● Dataset content
╭──

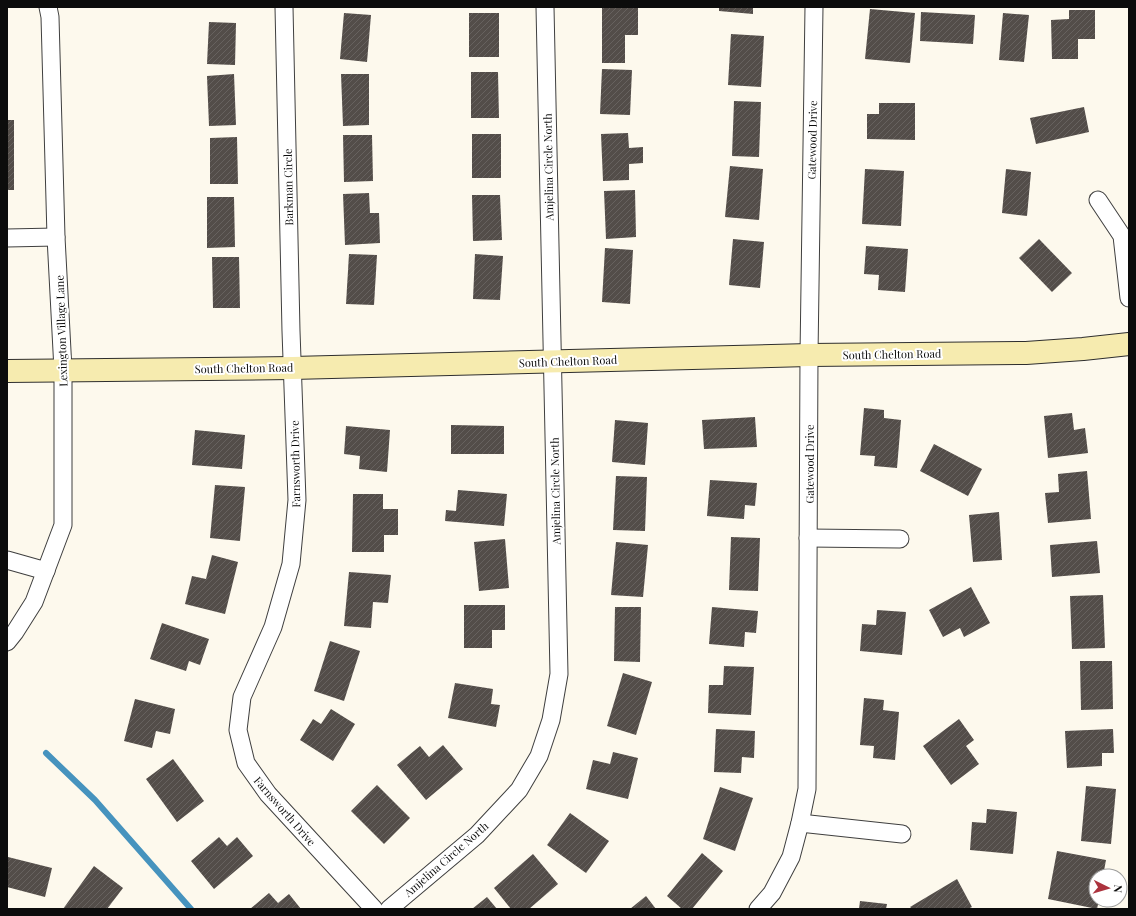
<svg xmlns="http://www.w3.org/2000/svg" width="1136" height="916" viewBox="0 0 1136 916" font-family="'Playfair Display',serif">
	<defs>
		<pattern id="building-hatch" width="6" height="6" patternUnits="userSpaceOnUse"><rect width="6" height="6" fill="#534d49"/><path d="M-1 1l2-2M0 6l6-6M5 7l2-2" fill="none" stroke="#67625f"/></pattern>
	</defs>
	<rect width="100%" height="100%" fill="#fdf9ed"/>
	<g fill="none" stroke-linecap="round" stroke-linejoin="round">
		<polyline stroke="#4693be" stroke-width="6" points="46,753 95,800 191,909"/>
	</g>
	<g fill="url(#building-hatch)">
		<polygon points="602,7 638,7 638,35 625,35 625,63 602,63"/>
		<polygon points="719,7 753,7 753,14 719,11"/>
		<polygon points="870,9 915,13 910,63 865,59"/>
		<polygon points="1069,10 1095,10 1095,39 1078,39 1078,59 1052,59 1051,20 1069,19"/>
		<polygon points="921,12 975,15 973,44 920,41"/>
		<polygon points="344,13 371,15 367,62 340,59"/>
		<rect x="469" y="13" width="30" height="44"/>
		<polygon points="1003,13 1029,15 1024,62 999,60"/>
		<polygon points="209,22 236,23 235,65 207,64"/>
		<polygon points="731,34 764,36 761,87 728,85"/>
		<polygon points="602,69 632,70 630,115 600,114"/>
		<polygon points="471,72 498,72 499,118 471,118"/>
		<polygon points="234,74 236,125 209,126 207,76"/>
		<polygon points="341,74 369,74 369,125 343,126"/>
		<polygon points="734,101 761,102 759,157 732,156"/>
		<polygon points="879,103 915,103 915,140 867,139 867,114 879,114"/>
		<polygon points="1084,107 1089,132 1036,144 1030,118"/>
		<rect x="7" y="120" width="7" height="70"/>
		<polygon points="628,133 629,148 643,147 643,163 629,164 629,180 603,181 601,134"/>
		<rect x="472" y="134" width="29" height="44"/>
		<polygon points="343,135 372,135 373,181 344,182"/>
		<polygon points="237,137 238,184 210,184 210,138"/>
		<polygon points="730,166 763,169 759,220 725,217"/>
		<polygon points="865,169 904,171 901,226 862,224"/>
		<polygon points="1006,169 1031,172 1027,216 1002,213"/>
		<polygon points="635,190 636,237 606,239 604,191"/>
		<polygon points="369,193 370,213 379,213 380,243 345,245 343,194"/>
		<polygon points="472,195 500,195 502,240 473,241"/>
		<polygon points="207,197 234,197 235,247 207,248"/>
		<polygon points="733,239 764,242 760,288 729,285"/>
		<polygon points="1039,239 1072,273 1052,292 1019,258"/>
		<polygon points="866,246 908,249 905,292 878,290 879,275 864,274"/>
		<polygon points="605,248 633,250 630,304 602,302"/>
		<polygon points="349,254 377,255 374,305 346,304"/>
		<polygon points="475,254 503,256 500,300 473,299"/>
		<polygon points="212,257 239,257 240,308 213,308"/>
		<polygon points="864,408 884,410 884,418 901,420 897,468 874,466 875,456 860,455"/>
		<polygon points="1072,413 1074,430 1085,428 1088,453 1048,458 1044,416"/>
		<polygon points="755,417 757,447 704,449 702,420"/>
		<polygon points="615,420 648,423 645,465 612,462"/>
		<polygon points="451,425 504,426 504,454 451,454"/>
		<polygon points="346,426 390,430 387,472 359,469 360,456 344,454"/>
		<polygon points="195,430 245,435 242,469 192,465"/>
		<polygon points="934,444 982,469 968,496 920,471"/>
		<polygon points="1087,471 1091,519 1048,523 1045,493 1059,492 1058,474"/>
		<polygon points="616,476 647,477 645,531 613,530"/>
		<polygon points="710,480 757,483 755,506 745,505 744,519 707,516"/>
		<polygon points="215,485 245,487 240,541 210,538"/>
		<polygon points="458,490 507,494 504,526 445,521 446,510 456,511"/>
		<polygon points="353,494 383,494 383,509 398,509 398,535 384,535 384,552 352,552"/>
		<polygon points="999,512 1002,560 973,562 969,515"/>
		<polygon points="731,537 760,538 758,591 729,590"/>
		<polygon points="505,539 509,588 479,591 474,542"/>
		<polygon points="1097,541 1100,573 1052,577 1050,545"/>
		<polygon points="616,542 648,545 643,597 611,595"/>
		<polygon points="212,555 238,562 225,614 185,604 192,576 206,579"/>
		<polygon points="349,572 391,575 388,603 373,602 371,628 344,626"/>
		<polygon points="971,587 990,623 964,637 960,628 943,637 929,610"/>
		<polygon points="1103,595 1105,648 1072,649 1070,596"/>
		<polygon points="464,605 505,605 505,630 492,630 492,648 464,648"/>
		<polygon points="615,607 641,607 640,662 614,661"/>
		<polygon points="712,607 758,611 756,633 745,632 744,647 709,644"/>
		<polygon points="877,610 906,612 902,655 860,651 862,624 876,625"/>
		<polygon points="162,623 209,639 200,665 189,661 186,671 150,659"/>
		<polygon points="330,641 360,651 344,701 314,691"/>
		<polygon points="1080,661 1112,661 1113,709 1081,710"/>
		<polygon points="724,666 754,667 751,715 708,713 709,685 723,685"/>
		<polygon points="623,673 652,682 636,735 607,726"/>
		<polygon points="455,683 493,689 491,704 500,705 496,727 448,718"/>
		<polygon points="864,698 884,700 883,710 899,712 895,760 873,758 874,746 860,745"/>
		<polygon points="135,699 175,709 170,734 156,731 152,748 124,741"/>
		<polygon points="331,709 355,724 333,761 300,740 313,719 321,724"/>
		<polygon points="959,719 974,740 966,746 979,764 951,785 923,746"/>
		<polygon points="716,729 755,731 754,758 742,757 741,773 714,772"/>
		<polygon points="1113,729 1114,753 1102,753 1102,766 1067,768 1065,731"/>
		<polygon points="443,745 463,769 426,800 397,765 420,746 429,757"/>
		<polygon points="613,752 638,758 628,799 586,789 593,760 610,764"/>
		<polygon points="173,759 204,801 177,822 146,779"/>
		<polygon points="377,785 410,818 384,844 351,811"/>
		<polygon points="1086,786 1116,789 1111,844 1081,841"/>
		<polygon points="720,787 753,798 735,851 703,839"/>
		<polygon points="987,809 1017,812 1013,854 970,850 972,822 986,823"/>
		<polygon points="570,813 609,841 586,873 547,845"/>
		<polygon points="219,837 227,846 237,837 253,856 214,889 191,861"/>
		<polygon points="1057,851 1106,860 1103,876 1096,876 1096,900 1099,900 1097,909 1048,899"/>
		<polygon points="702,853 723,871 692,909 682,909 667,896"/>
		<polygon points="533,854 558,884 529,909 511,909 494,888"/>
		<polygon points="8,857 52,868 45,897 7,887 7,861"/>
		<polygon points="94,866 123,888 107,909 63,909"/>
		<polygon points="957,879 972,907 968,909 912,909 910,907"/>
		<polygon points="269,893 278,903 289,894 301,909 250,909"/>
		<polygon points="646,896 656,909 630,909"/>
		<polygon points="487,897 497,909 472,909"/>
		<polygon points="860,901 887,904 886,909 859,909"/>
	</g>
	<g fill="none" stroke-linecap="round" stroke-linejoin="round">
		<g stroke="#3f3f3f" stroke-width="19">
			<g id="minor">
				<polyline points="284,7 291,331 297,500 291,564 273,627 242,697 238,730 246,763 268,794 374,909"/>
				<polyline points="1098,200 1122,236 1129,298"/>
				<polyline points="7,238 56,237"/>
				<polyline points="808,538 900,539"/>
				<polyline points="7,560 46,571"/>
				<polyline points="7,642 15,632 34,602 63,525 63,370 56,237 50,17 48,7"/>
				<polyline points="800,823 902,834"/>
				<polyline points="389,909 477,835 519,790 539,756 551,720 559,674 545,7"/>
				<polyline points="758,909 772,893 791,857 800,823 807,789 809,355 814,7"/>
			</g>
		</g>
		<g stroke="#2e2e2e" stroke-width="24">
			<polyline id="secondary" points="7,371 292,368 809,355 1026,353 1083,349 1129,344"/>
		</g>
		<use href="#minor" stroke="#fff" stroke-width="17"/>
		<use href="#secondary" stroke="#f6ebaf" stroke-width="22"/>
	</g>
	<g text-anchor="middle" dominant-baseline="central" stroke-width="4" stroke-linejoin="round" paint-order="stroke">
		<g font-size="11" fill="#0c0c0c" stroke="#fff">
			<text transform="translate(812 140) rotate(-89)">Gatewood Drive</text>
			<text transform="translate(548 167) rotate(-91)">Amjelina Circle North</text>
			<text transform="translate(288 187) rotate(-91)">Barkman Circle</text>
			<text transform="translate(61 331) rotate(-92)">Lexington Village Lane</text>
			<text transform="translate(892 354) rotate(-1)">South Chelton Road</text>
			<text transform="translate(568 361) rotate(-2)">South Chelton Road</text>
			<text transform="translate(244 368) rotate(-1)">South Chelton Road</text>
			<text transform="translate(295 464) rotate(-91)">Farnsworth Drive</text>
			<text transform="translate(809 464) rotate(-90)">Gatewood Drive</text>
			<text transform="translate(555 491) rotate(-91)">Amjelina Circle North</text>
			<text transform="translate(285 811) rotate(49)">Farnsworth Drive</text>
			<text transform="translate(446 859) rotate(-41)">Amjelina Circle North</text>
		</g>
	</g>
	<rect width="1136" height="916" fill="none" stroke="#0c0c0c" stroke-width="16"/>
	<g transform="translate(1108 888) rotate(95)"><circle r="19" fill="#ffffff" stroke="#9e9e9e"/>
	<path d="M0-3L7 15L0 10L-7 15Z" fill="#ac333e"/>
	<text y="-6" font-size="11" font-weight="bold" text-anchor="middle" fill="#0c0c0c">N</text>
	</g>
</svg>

╰──

● Assignment
Please copy each line of the records above in which the word "anchor" can be found.

● Result of the exercise
	<g text-anchor="middle" dominant-baseline="central" stroke-width="4" stroke-linejoin="round" paint-order="stroke">
	<text y="-6" font-size="11" font-weight="bold" text-anchor="middle" fill="#0c0c0c">N</text>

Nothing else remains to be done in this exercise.